He said, I’ll do it. And they were like, right. And yeah, three weeks later he was in Singapore and they were like, right, okay. And he was like, okay, how do we do this then? And he was open to it and he’s a global CFO now and he made a series of different steps because he was open to that. And then they said, could you move there? Could you move to Europe? Could you do this? And he went right the way around the world. So it’s literally taking him there. So I think, but he set out with a goal in mind with him being goal focused
Paul Barnhurst:
Goal is always a good piece of advice to be goal focused and know where you want to go. Last question, if somebody wants to get ahold of you, what’s the best way to do that?
Mike Richards:
Well hang out a little bit on LinkedIn. You might have seen me all over the place.
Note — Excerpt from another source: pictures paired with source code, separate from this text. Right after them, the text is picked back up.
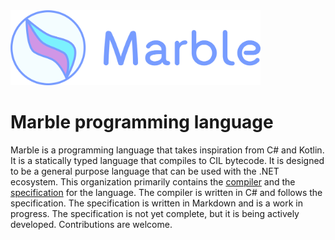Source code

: <img alt="Marble logo" src="logo-with-text.svg" width="400" />

# Marble programming language

Marble is a programming language that takes inspiration from C# and Kotlin. It is a statically typed language that
compiles to CIL bytecode. It is designed to be a general purpose language that can be used with the .NET ecosystem.
This organization primarily contains the [compiler](https://github.com/marblelang/marble) and the
[specification](https://github.com/marblelang/marble-spec) for the language. The compiler is written in C# and follows
the specification. The specification is written in Markdown and is a work in progress. The specification is not yet
complete, but it is being actively developed. Contributions are welcome.
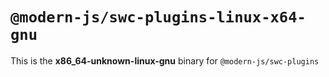# `@modern-js/swc-plugins-linux-x64-gnu`

This is the **x86_64-unknown-linux-gnu** binary for `@modern-js/swc-plugins`
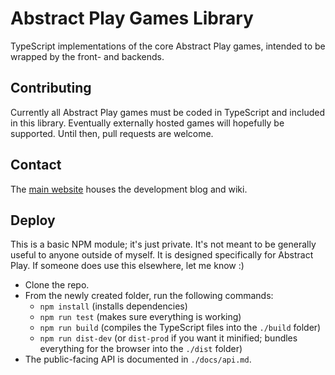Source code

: # Abstract Play Games Library

TypeScript implementations of the core Abstract Play games, intended to be wrapped by the front- and backends.

## Contributing

Currently all Abstract Play games must be coded in TypeScript and included in this library. Eventually externally hosted games will hopefully be supported. Until then, pull requests are welcome.

## Contact

The [main website](https://www.abstractplay.com) houses the development blog and wiki.

## Deploy

This is a basic NPM module; it's just private. It's not meant to be generally useful to anyone outside of myself. It is designed specifically for Abstract Play. If someone does use this elsewhere, let me know :)

- Clone the repo.
- From the newly created folder, run the following commands:
  - `npm install` (installs dependencies)
  - `npm run test` (makes sure everything is working)
  - `npm run build` (compiles the TypeScript files into the `./build` folder)
  - `npm run dist-dev` (or `dist-prod` if you want it minified; bundles everything for the browser into the `./dist` folder)
- The public-facing API is documented in `./docs/api.md`.
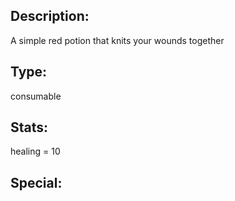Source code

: ## Description:
A simple red potion that knits your wounds together

## Type:
consumable

## Stats:
healing = 10

## Special:
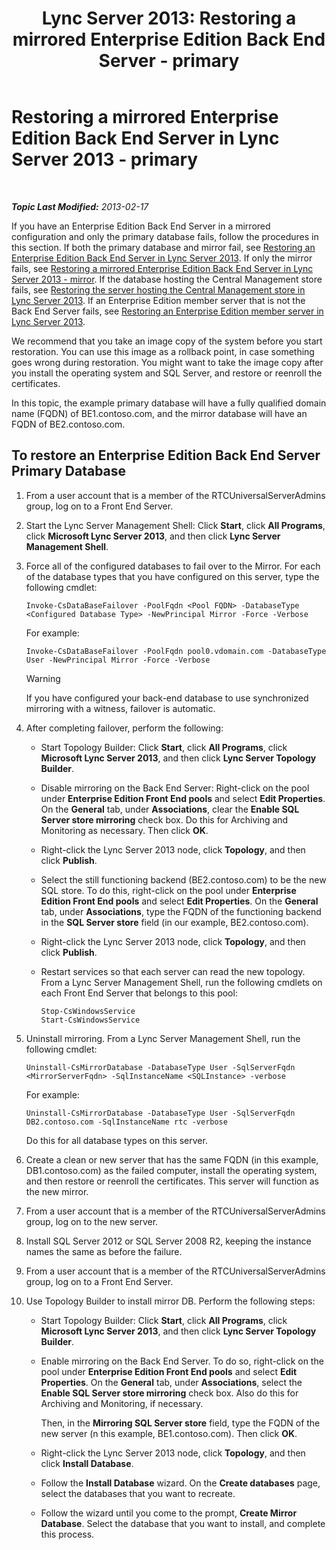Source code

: ﻿---
title: 'Lync Server 2013: Restoring a mirrored Enterprise Edition Back End Server - primary'
TOCTitle: Restoring a mirrored Enterprise Edition Back End Server - primary
ms:assetid: bc555b46-70c5-4eee-ae91-e195df238293
ms:mtpsurl: https://technet.microsoft.com/en-us/library/JJ945648(v=OCS.15)
ms:contentKeyID: 51541512
ms.date: 07/23/2014
mtps_version: v=OCS.15
---

<div data-xmlns="http://www.w3.org/1999/xhtml">

<div class="topic" data-xmlns="http://www.w3.org/1999/xhtml" data-msxsl="urn:schemas-microsoft-com:xslt" data-cs="http://msdn.microsoft.com/en-us/">

<div data-asp="http://msdn2.microsoft.com/asp">

# Restoring a mirrored Enterprise Edition Back End Server in Lync Server 2013 - primary

</div>

<div id="mainSection">

<div id="mainBody">

<span> </span>

_**Topic Last Modified:** 2013-02-17_

If you have an Enterprise Edition Back End Server in a mirrored configuration and only the primary database fails, follow the procedures in this section. If both the primary database and mirror fail, see [Restoring an Enterprise Edition Back End Server in Lync Server 2013](lync-server-2013-restoring-an-enterprise-edition-back-end-server.md). If only the mirror fails, see [Restoring a mirrored Enterprise Edition Back End Server in Lync Server 2013 - mirror](lync-server-2013-restoring-a-mirrored-enterprise-edition-back-end-server-mirror.md). If the database hosting the Central Management store fails, see [Restoring the server hosting the Central Management store in Lync Server 2013](lync-server-2013-restoring-the-server-hosting-the-central-management-store.md). If an Enterprise Edition member server that is not the Back End Server fails, see [Restoring an Enterprise Edition member server in Lync Server 2013](lync-server-2013-restoring-an-enterprise-edition-member-server.md).

We recommend that you take an image copy of the system before you start restoration. You can use this image as a rollback point, in case something goes wrong during restoration. You might want to take the image copy after you install the operating system and SQL Server, and restore or reenroll the certificates.

In this topic, the example primary database will have a fully qualified domain name (FQDN) of BE1.contoso.com, and the mirror database will have an FQDN of BE2.contoso.com.

<div>

## To restore an Enterprise Edition Back End Server Primary Database

1.  From a user account that is a member of the RTCUniversalServerAdmins group, log on to a Front End Server.

2.  Start the Lync Server Management Shell: Click **Start**, click **All Programs**, click **Microsoft Lync Server 2013**, and then click **Lync Server Management Shell**.

3.  Force all of the configured databases to fail over to the Mirror. For each of the database types that you have configured on this server, type the following cmdlet:
    
        Invoke-CsDataBaseFailover -PoolFqdn <Pool FQDN> -DatabaseType <Configured Database Type> -NewPrincipal Mirror -Force -Verbose
    
    For example:
    
        Invoke-CsDataBaseFailover -PoolFqdn pool0.vdomain.com -DatabaseType User -NewPrincipal Mirror -Force -Verbose
    
    <div>
    

    > [!WARNING]
    > If you have configured your back-end database to use synchronized mirroring with a witness, failover is automatic.

    
    </div>

4.  After completing failover, perform the following:
    
      - Start Topology Builder: Click **Start**, click **All Programs**, click **Microsoft Lync Server 2013**, and then click **Lync Server Topology Builder**.
    
      - Disable mirroring on the Back End Server: Right-click on the pool under **Enterprise Edition Front End pools** and select **Edit Properties**. On the **General** tab, under **Associations**, clear the **Enable SQL Server store mirroring** check box. Do this for Archiving and Monitoring as necessary. Then click **OK**.
    
      - Right-click the Lync Server 2013 node, click **Topology**, and then click **Publish**.
    
      - Select the still functioning backend (BE2.contoso.com) to be the new SQL store. To do this, right-click on the pool under **Enterprise Edition Front End pools** and select **Edit Properties**. On the **General** tab, under **Associations**, type the FQDN of the functioning backend in the **SQL Server store** field (in our example, BE2.contoso.com).
    
      - Right-click the Lync Server 2013 node, click **Topology**, and then click **Publish**.
    
      - Restart services so that each server can read the new topology. From a Lync Server Management Shell, run the following cmdlets on each Front End Server that belongs to this pool:
        
            Stop-CsWindowsService
            Start-CsWindowsService

5.  Uninstall mirroring. From a Lync Server Management Shell, run the following cmdlet:
    
        Uninstall-CsMirrorDatabase -DatabaseType User -SqlServerFqdn <MirrorServerFqdn> -SqlInstanceName <SQLInstance> -verbose
    
    For example:
    
        Uninstall-CsMirrorDatabase -DatabaseType User -SqlServerFqdn DB2.contoso.com -SqlInstanceName rtc -verbose
    
    Do this for all database types on this server.

6.  Create a clean or new server that has the same FQDN (in this example, DB1.contoso.com) as the failed computer, install the operating system, and then restore or reenroll the certificates. This server will function as the new mirror.

7.  From a user account that is a member of the RTCUniversalServerAdmins group, log on to the new server.

8.  Install SQL Server 2012 or SQL Server 2008 R2, keeping the instance names the same as before the failure.

9.  From a user account that is a member of the RTCUniversalServerAdmins group, log on to a Front End Server.

10. Use Topology Builder to install mirror DB. Perform the following steps:
    
      - Start Topology Builder: Click **Start**, click **All Programs**, click **Microsoft Lync Server 2013**, and then click **Lync Server Topology Builder**.
    
      - Enable mirroring on the Back End Server. To do so, right-click on the pool under **Enterprise Edition Front End pools** and select **Edit Properties**. On the **General** tab, under **Associations**, select the **Enable SQL Server store mirroring** check box. Also do this for Archiving and Monitoring, if necessary.
        
        Then, in the **Mirroring SQL Server store** field, type the FQDN of the new server (n this example, BE1.contoso.com). Then click **OK**.
    
      - Right-click the Lync Server 2013 node, click **Topology**, and then click **Install Database**.
    
      - Follow the **Install Database** wizard. On the **Create databases** page, select the databases that you want to recreate.
    
      - Follow the wizard until you come to the prompt, **Create Mirror Database**. Select the database that you want to install, and complete this process.

</div>

</div>

<span> </span>

</div>

</div>

</div>

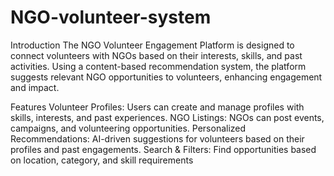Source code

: # NGO-volunteer-system
Introduction
The NGO Volunteer Engagement Platform is designed to connect volunteers with NGOs based on their interests, skills, and past activities.
Using a content-based recommendation system, the platform suggests relevant NGO opportunities to volunteers, enhancing engagement and impact.

Features
Volunteer Profiles: Users can create and manage profiles with skills, interests, and past experiences.
NGO Listings: NGOs can post events, campaigns, and volunteering opportunities.
Personalized Recommendations: AI-driven suggestions for volunteers based on their profiles and past engagements.
Search & Filters: Find opportunities based on location, category, and skill requirements
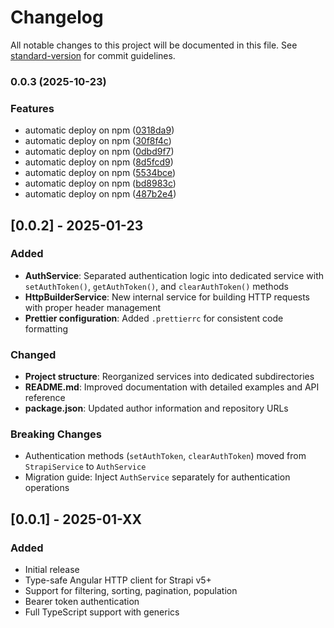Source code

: # Changelog

All notable changes to this project will be documented in this file. See [standard-version](https://github.com/conventional-changelog/standard-version) for commit guidelines.

### 0.0.3 (2025-10-23)


### Features

* automatic deploy on npm ([0318da9](https://github.com/patbil/angular-strapi-client/commit/0318da9eb872a0188e323e01c14c32681b23412c))
* automatic deploy on npm ([30f8f4c](https://github.com/patbil/angular-strapi-client/commit/30f8f4c8eadaa61ea7421f9ee2f09a771374e66c))
* automatic deploy on npm ([0dbd9f7](https://github.com/patbil/angular-strapi-client/commit/0dbd9f725c2ae9a6bd458d06cdd051dc308fa331))
* automatic deploy on npm ([8d5fcd9](https://github.com/patbil/angular-strapi-client/commit/8d5fcd98b9aa8d320e9c27592ee2f5b72d8ab2cb))
* automatic deploy on npm ([5534bce](https://github.com/patbil/angular-strapi-client/commit/5534bce7787b38bd381a3ec14667cb9577ac9958))
* automatic deploy on npm ([bd8983c](https://github.com/patbil/angular-strapi-client/commit/bd8983c7629b9208a9307e159bddca52dd07a9a1))
* automatic deploy on npm ([487b2e4](https://github.com/patbil/angular-strapi-client/commit/487b2e4b7e7a41964a9ba8f48728beaffec6d134))

## [0.0.2] - 2025-01-23

### Added

-  **AuthService**: Separated authentication logic into dedicated service with `setAuthToken()`, `getAuthToken()`, and `clearAuthToken()` methods
-  **HttpBuilderService**: New internal service for building HTTP requests with proper header management
-  **Prettier configuration**: Added `.prettierrc` for consistent code formatting

### Changed

-  **Project structure**: Reorganized services into dedicated subdirectories
-  **README.md**: Improved documentation with detailed examples and API reference
-  **package.json**: Updated author information and repository URLs

### Breaking Changes

-  Authentication methods (`setAuthToken`, `clearAuthToken`) moved from `StrapiService` to `AuthService`
-  Migration guide: Inject `AuthService` separately for authentication operations

## [0.0.1] - 2025-01-XX

### Added

-  Initial release
-  Type-safe Angular HTTP client for Strapi v5+
-  Support for filtering, sorting, pagination, population
-  Bearer token authentication
-  Full TypeScript support with generics
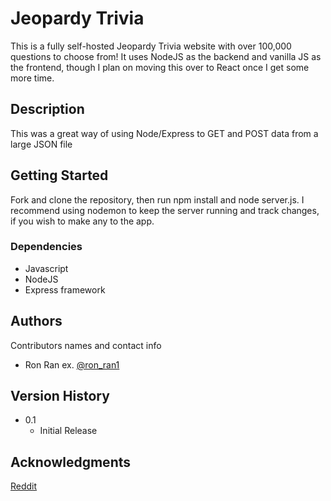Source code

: # Jeopardy Trivia

This is a fully self-hosted Jeopardy Trivia website with over 100,000 questions to choose from! It uses NodeJS as the backend and vanilla JS as the frontend, though I plan on moving this over to React once I get some more time.

## Description

This was a great way of using Node/Express to GET and POST data from a large JSON file

## Getting Started
Fork and clone the repository, then run npm install and node server.js. I recommend using nodemon to keep the server running and track changes, if you wish to make any to the app.

### Dependencies

* Javascript
* NodeJS
* Express framework


## Authors

Contributors names and contact info

* Ron Ran
ex. [@ron_ran1](https://twitter.com/ron_ran1)

## Version History

* 0.1
    * Initial Release



## Acknowledgments
[Reddit](https://www.reddit.com/r/datasets/comments/1uyd0t/200000_jeopardy_questions_in_a_json_file/)

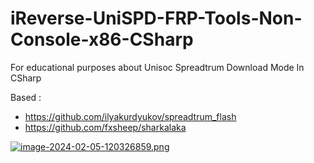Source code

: # iReverse-UniSPD-FRP-Tools-Non-Console-x86-CSharp
For educational purposes about Unisoc Spreadtrum Download Mode In CSharp

Based : 
- https://github.com/ilyakurdyukov/spreadtrum_flash
- https://github.com/fxsheep/sharkalaka
  
[![image-2024-02-05-120326859.png](https://i.ibb.co/FHNrB5G/image-2024-02-05-120326859.png)](https://ibb.co/Bndpgy8)


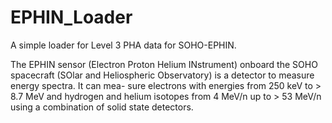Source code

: # EPHIN_Loader
A simple loader for Level 3 PHA data for SOHO-EPHIN.

The EPHIN sensor (Electron Proton Helium INstrument) onboard the SOHO spacecraft
(SOlar and Heliospheric Observatory) is a detector to measure energy spectra. It can mea-
sure electrons with energies from 250 keV to > 8.7 MeV and hydrogen and helium isotopes
from 4 MeV/n up to > 53 MeV/n using a combination of solid state detectors.


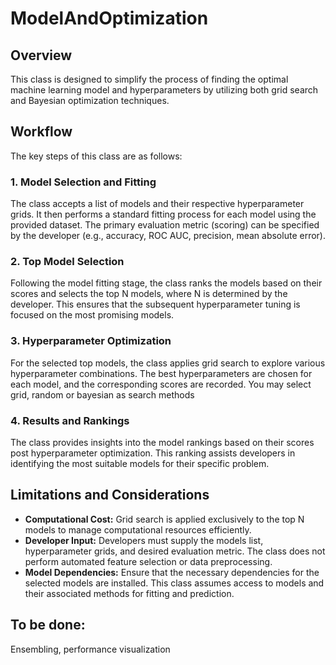 # ModelAndOptimization

## Overview
This class is designed to simplify the process of finding the optimal machine learning model and hyperparameters by utilizing both grid search and Bayesian optimization techniques.

## Workflow
The key steps of this class are as follows:

### 1. Model Selection and Fitting
The class accepts a list of models and their respective hyperparameter grids. It then performs a standard fitting process for each model using the provided dataset. The primary evaluation metric (scoring) can be specified by the developer (e.g., accuracy, ROC AUC, precision, mean absolute error).

### 2. Top Model Selection
Following the model fitting stage, the class ranks the models based on their scores and selects the top N models, where N is determined by the developer. This ensures that the subsequent hyperparameter tuning is focused on the most promising models.

### 3. Hyperparameter Optimization
For the selected top models, the class applies grid search to explore various hyperparameter combinations. The best hyperparameters are chosen for each model, and the corresponding scores are recorded. You may select grid, random or bayesian as search methods

### 4. Results and Rankings
The class provides insights into the model rankings based on their scores post hyperparameter optimization. This ranking assists developers in identifying the most suitable models for their specific problem.

## Limitations and Considerations
- **Computational Cost:** Grid search is applied exclusively to the top N models to manage computational resources efficiently.
- **Developer Input:** Developers must supply the models list, hyperparameter grids, and desired evaluation metric. The class does not perform automated feature selection or data preprocessing.
- **Model Dependencies:** Ensure that the necessary dependencies for the selected models are installed. This class assumes access to models and their associated methods for fitting and prediction. 




## To be done:
Ensembling, performance visualization
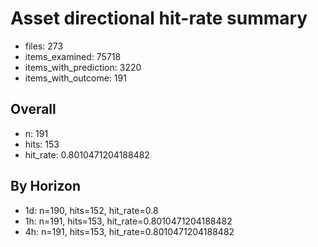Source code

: # Asset directional hit-rate summary
- files: 273
- items_examined: 75718
- items_with_prediction: 3220
- items_with_outcome: 191

## Overall
- n: 191
- hits: 153
- hit_rate: 0.8010471204188482

## By Horizon
- 1d: n=190, hits=152, hit_rate=0.8
- 1h: n=191, hits=153, hit_rate=0.8010471204188482
- 4h: n=191, hits=153, hit_rate=0.8010471204188482
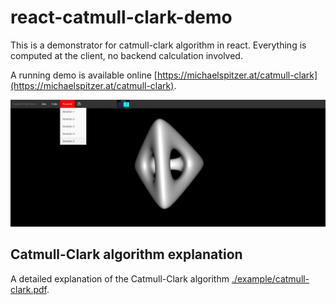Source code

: # react-catmull-clark-demo
This is a demonstrator for catmull-clark algorithm in react. Everything is computed at the client, no backend calculation involved.

A running demo is available online [https://michaelspitzer.at/catmull-clark](https://michaelspitzer.at/catmull-clark).

[![Catmull Clark demo](./catmull-clark.png)](https://youtu.be/apI1ItDgoFE)

## Catmull-Clark algorithm explanation
A detailed explanation of the Catmull-Clark algorithm [./example/catmull-clark.pdf](./example/catmull-clark.pdf).
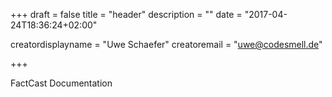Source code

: +++
draft = false
title = "header"
description = ""
date = "2017-04-24T18:36:24+02:00"


creatordisplayname = "Uwe Schaefer"
creatoremail = "uwe@codesmell.de"

+++

FactCast Documentation 
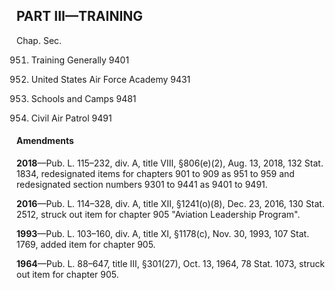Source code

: PART III—TRAINING
----------

Chap. Sec.

951. Training Generally 9401

953. United States Air Force Academy 9431

957. Schools and Camps 9481

959. Civil Air Patrol 9491

#### Amendments ####

**2018**—Pub. L. 115–232, div. A, title VIII, §806(e)(2), Aug. 13, 2018, 132 Stat. 1834, redesignated items for chapters 901 to 909 as 951 to 959 and redesignated section numbers 9301 to 9441 as 9401 to 9491.

**2016**—Pub. L. 114–328, div. A, title XII, §1241(o)(8), Dec. 23, 2016, 130 Stat. 2512, struck out item for chapter 905 "Aviation Leadership Program".

**1993**—Pub. L. 103–160, div. A, title XI, §1178(c), Nov. 30, 1993, 107 Stat. 1769, added item for chapter 905.

**1964**—Pub. L. 88–647, title III, §301(27), Oct. 13, 1964, 78 Stat. 1073, struck out item for chapter 905.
Yeah, so it’s feel free and please put it in the show notes. Mr. Treasury is the handle on there, Mr. Treasury if you like, but on there or treasury recruitment.com. Again, I dunno if you, Paul will hopefully add that to the show notes. Connect to me if you are looking for the next move into treasury, want some advice about treasury, you want to recruit a treasurer, definitely call. Yeah, and call, let’s go. All my contact info and there’s lots of advice, lots of personal branding, various other bits on there. Yeah, connect.
Paul Barnhurst:
Great, well, we’ll definitely put that in the show notes. We’ll put your LinkedIn and your website and really enjoyed having you on the show today. It was fun to talk a little bit about treasury, so I appreciate it. Thanks for your time, Mike.